What is expected: An exact restatement of the entire listing is needed, excluding all images.

Information supplied:

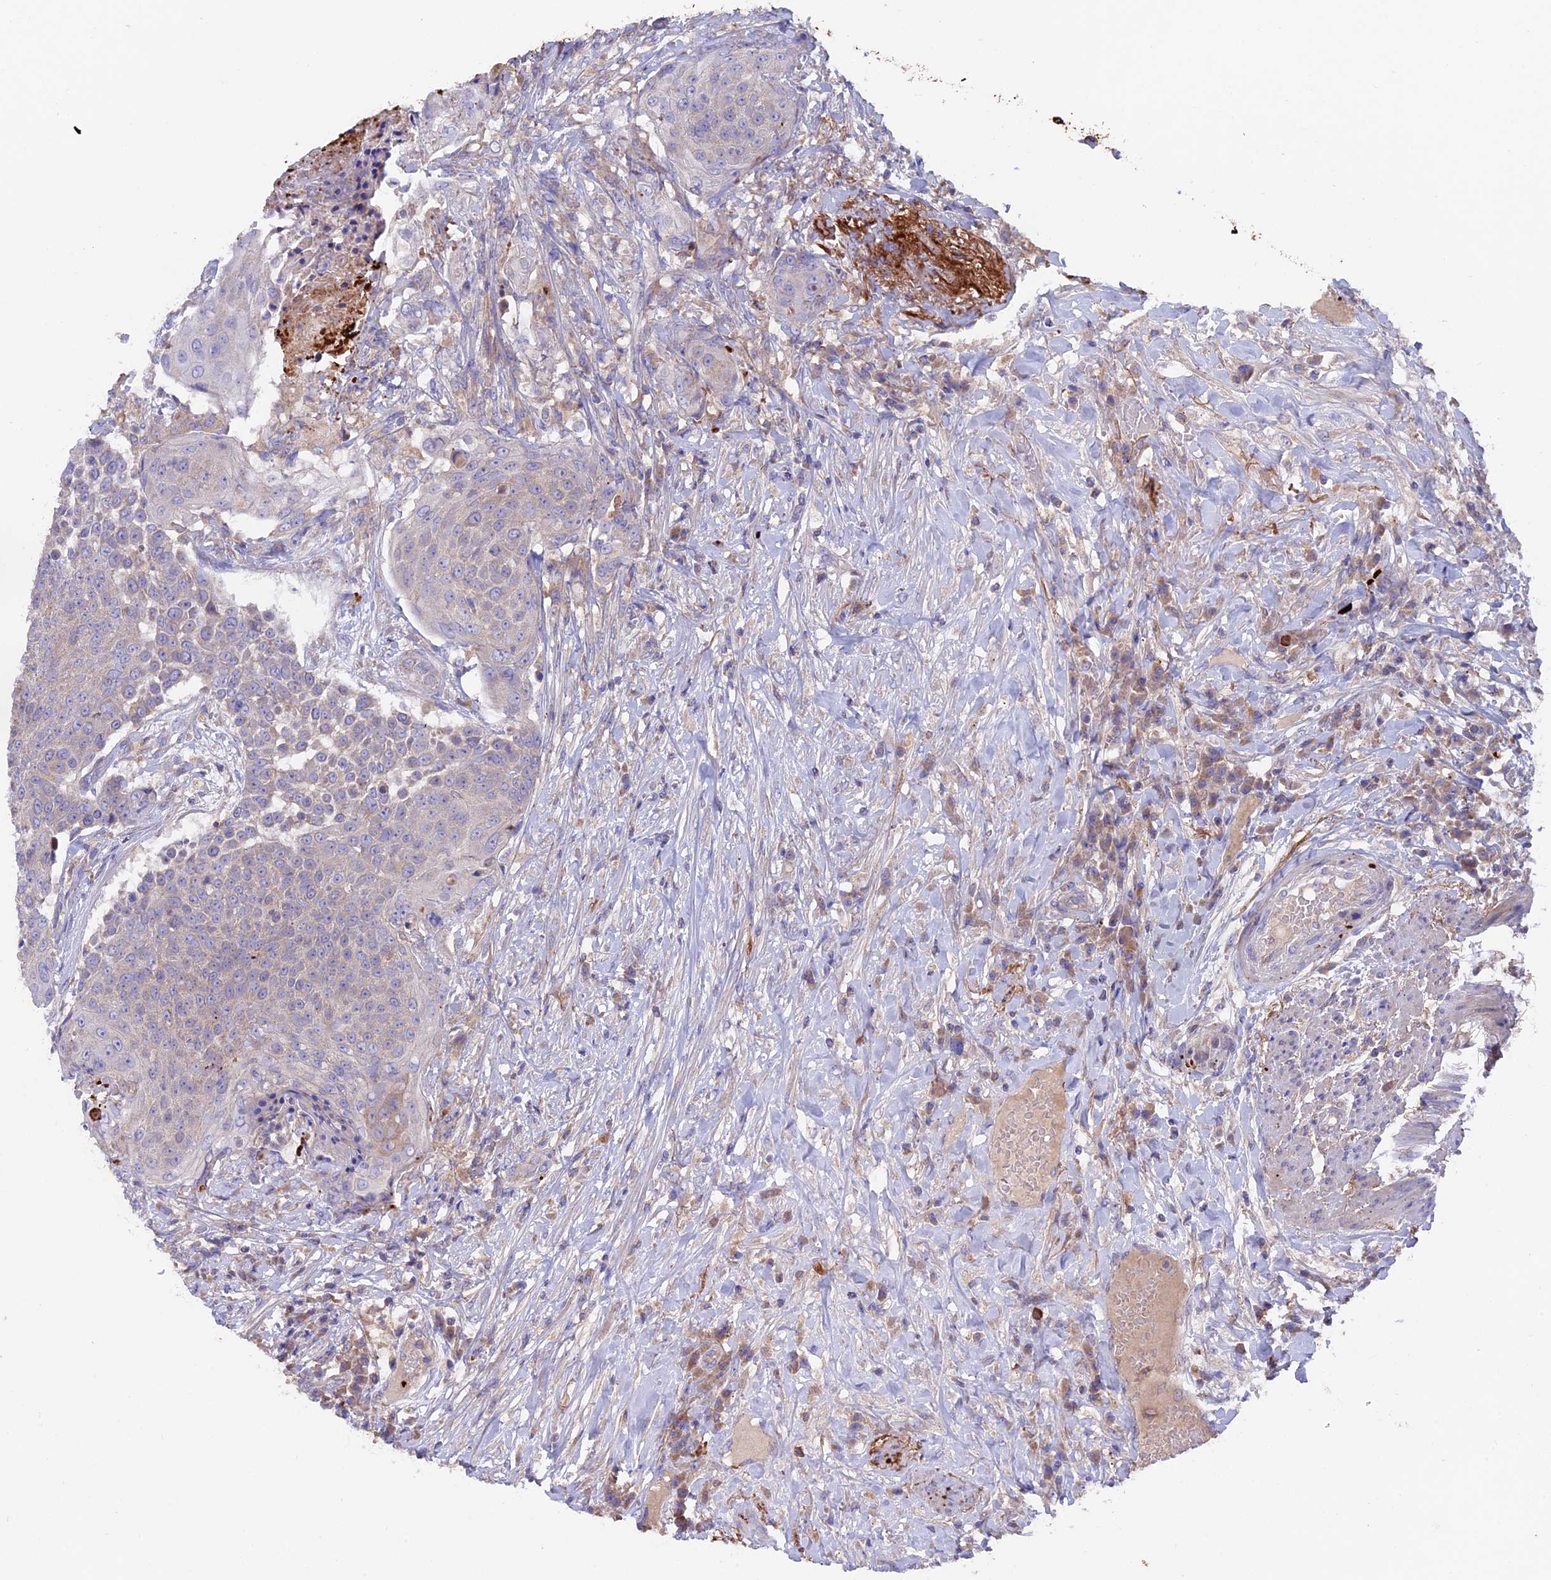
{"staining": {"intensity": "strong", "quantity": "<25%", "location": "cytoplasmic/membranous"}, "tissue": "urothelial cancer", "cell_type": "Tumor cells", "image_type": "cancer", "snomed": [{"axis": "morphology", "description": "Urothelial carcinoma, High grade"}, {"axis": "topography", "description": "Urinary bladder"}], "caption": "Tumor cells show medium levels of strong cytoplasmic/membranous positivity in approximately <25% of cells in urothelial cancer.", "gene": "PTPN9", "patient": {"sex": "female", "age": 63}}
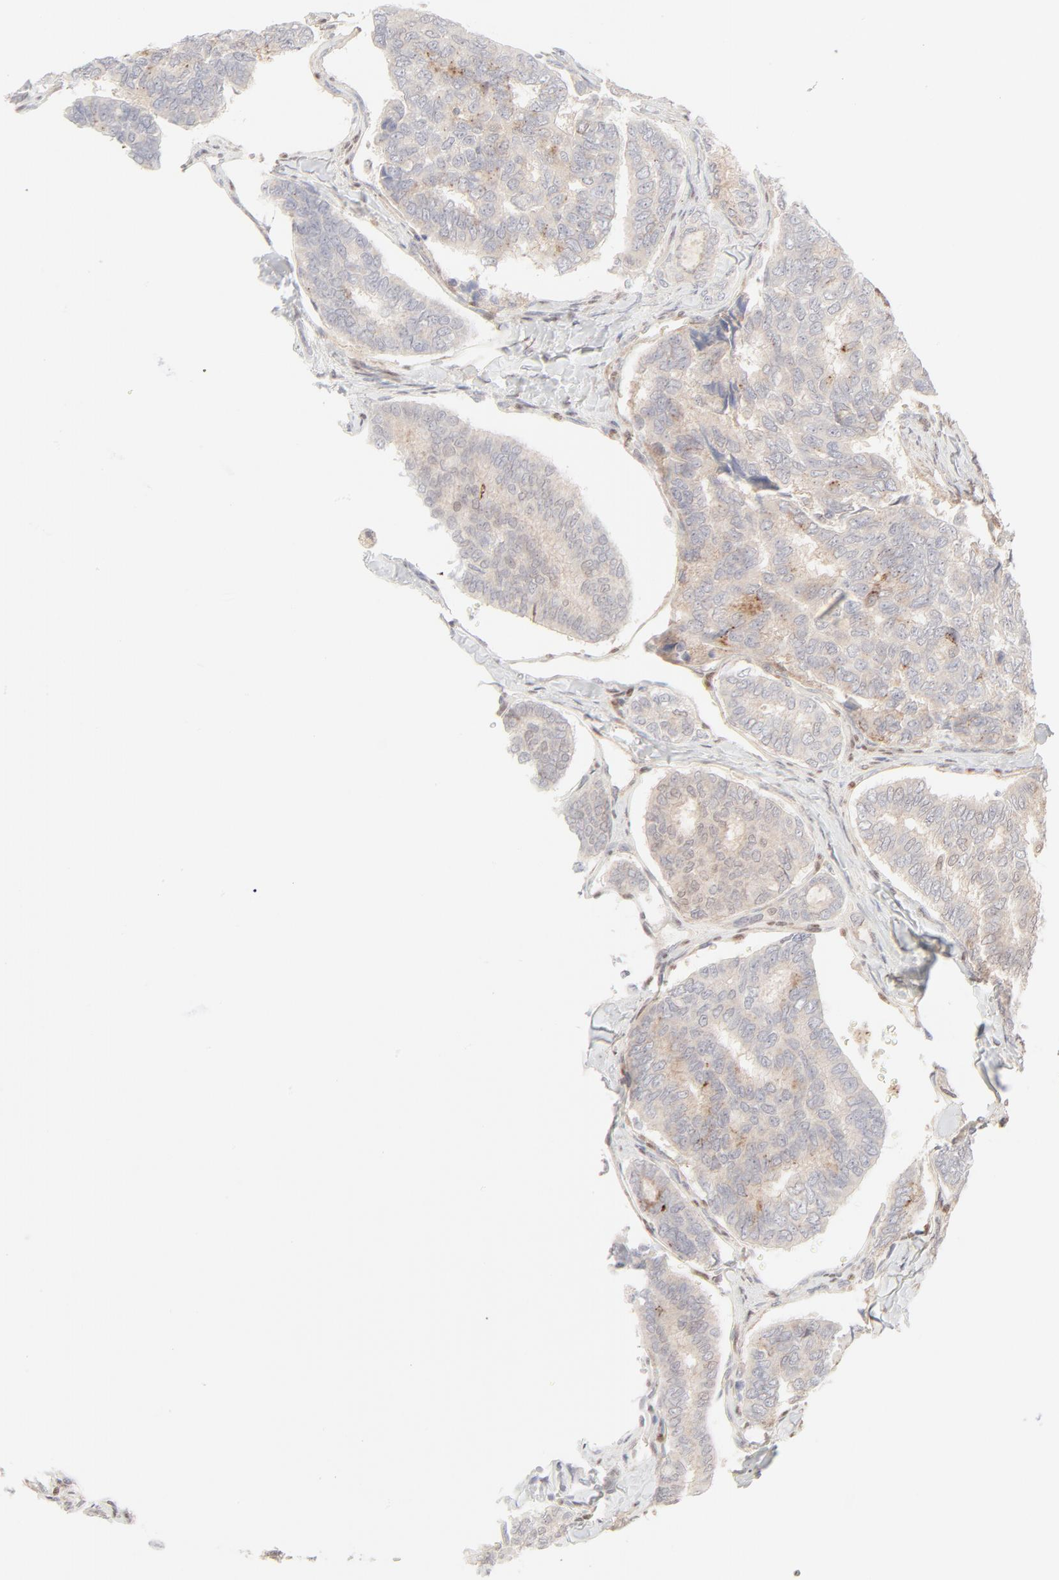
{"staining": {"intensity": "weak", "quantity": ">75%", "location": "cytoplasmic/membranous"}, "tissue": "thyroid cancer", "cell_type": "Tumor cells", "image_type": "cancer", "snomed": [{"axis": "morphology", "description": "Papillary adenocarcinoma, NOS"}, {"axis": "topography", "description": "Thyroid gland"}], "caption": "Thyroid papillary adenocarcinoma stained with a brown dye reveals weak cytoplasmic/membranous positive positivity in approximately >75% of tumor cells.", "gene": "LGALS2", "patient": {"sex": "female", "age": 35}}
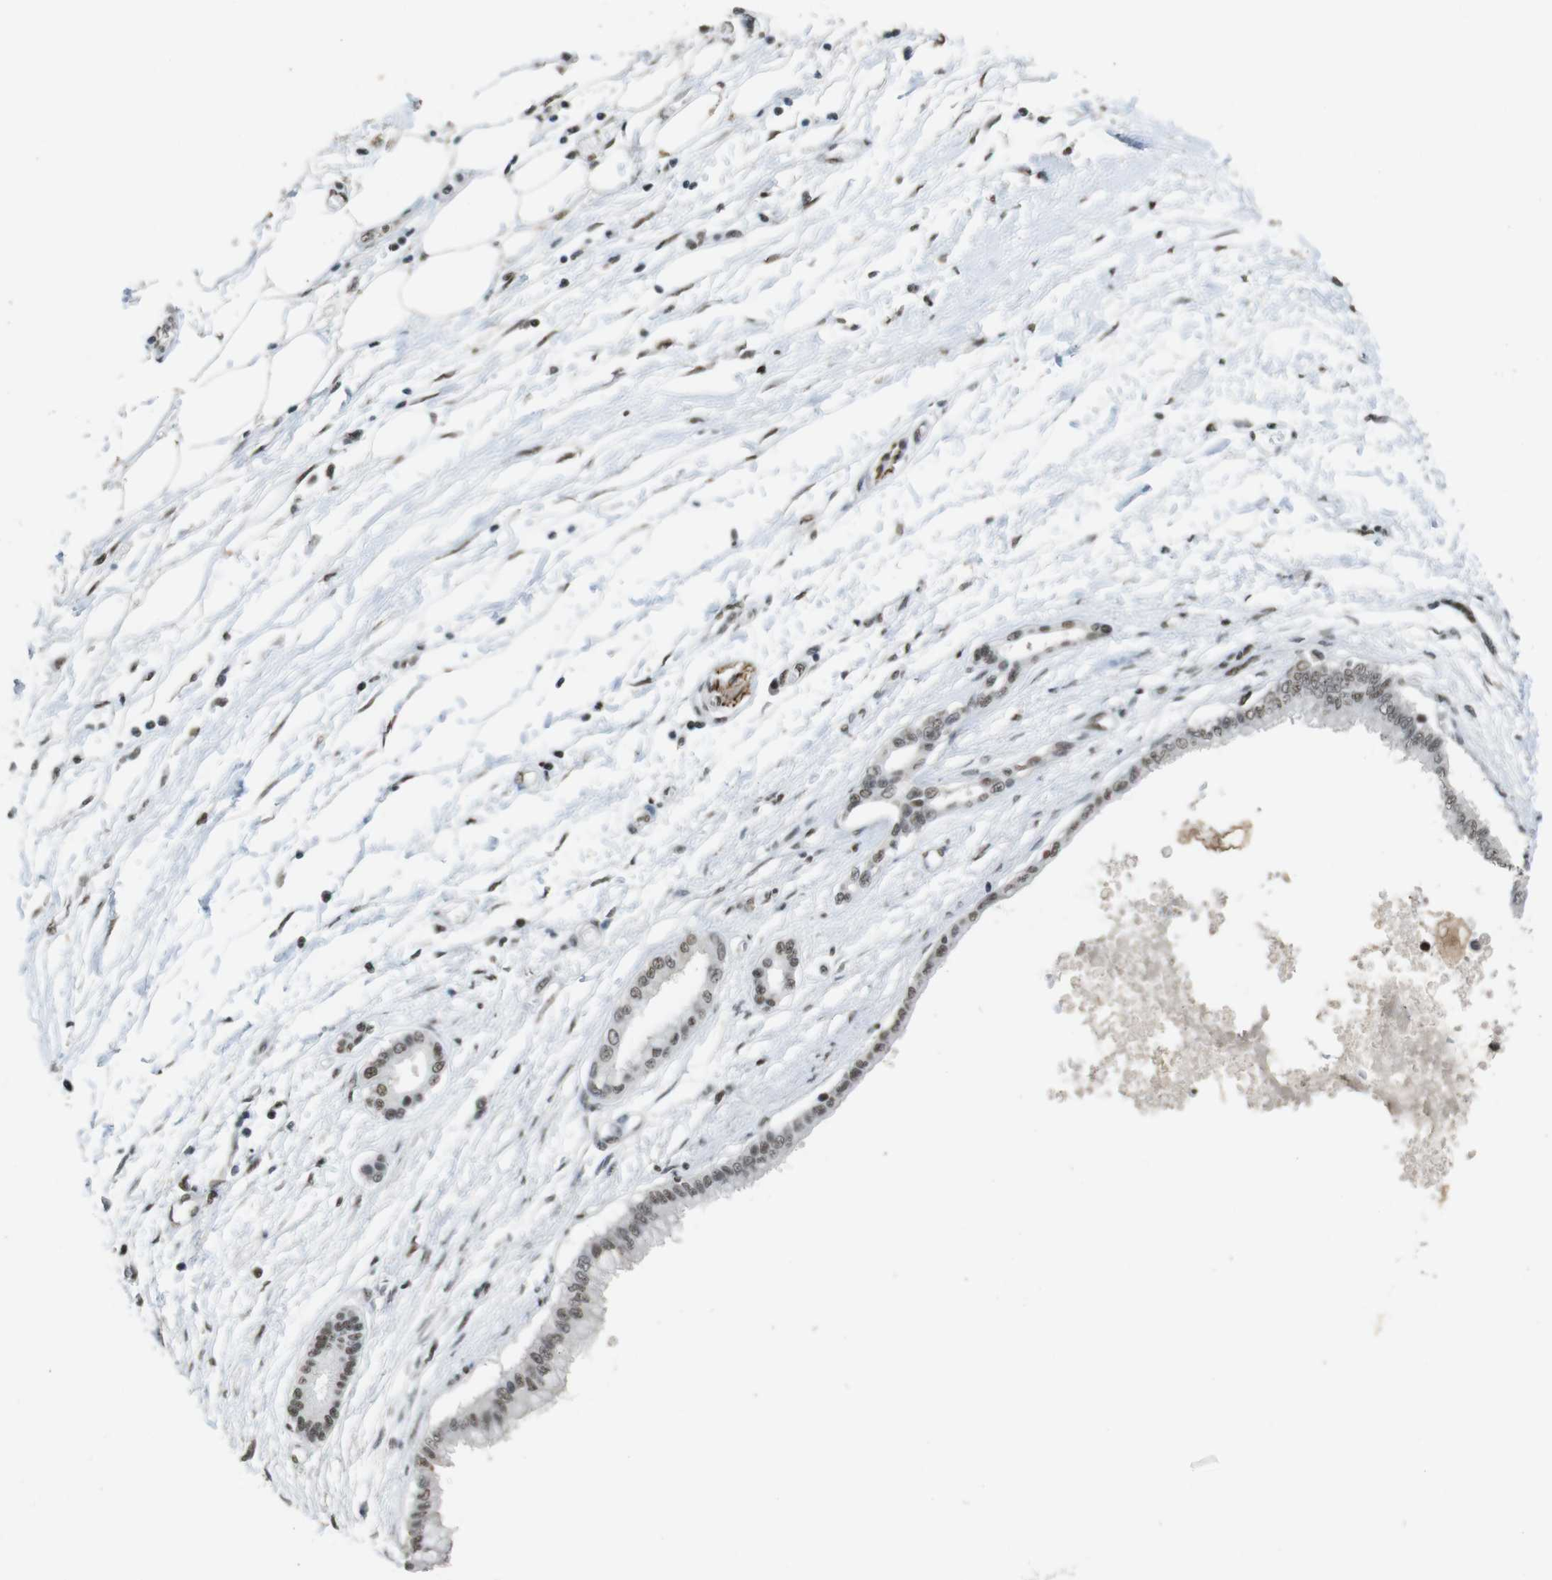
{"staining": {"intensity": "moderate", "quantity": ">75%", "location": "nuclear"}, "tissue": "pancreatic cancer", "cell_type": "Tumor cells", "image_type": "cancer", "snomed": [{"axis": "morphology", "description": "Adenocarcinoma, NOS"}, {"axis": "topography", "description": "Pancreas"}], "caption": "Immunohistochemistry (IHC) (DAB (3,3'-diaminobenzidine)) staining of pancreatic cancer (adenocarcinoma) reveals moderate nuclear protein positivity in about >75% of tumor cells.", "gene": "CSNK2B", "patient": {"sex": "male", "age": 56}}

Task answer:
{"staining": {"intensity": "strong", "quantity": "<25%", "location": "cytoplasmic/membranous"}, "tissue": "urothelial cancer", "cell_type": "Tumor cells", "image_type": "cancer", "snomed": [{"axis": "morphology", "description": "Urothelial carcinoma, High grade"}, {"axis": "topography", "description": "Urinary bladder"}], "caption": "Tumor cells show medium levels of strong cytoplasmic/membranous positivity in approximately <25% of cells in urothelial cancer.", "gene": "PTPN9", "patient": {"sex": "female", "age": 63}}
{"staining": {"intensity": "weak", "quantity": ">75%", "location": "cytoplasmic/membranous"}, "tissue": "thyroid cancer", "cell_type": "Tumor cells", "image_type": "cancer", "snomed": [{"axis": "morphology", "description": "Papillary adenocarcinoma, NOS"}, {"axis": "topography", "description": "Thyroid gland"}], "caption": "Thyroid papillary adenocarcinoma stained with a brown dye reveals weak cytoplasmic/membranous positive positivity in approximately >75% of tumor cells.", "gene": "LGALS2", "patient": {"sex": "female", "age": 35}}
{"staining": {"intensity": "moderate", "quantity": ">75%", "location": "nuclear"}, "tissue": "pancreatic cancer", "cell_type": "Tumor cells", "image_type": "cancer", "snomed": [{"axis": "morphology", "description": "Adenocarcinoma, NOS"}, {"axis": "topography", "description": "Pancreas"}], "caption": "Immunohistochemistry (IHC) (DAB (3,3'-diaminobenzidine)) staining of pancreatic cancer (adenocarcinoma) reveals moderate nuclear protein positivity in about >75% of tumor cells.", "gene": "CSNK2B", "patient": {"sex": "male", "age": 56}}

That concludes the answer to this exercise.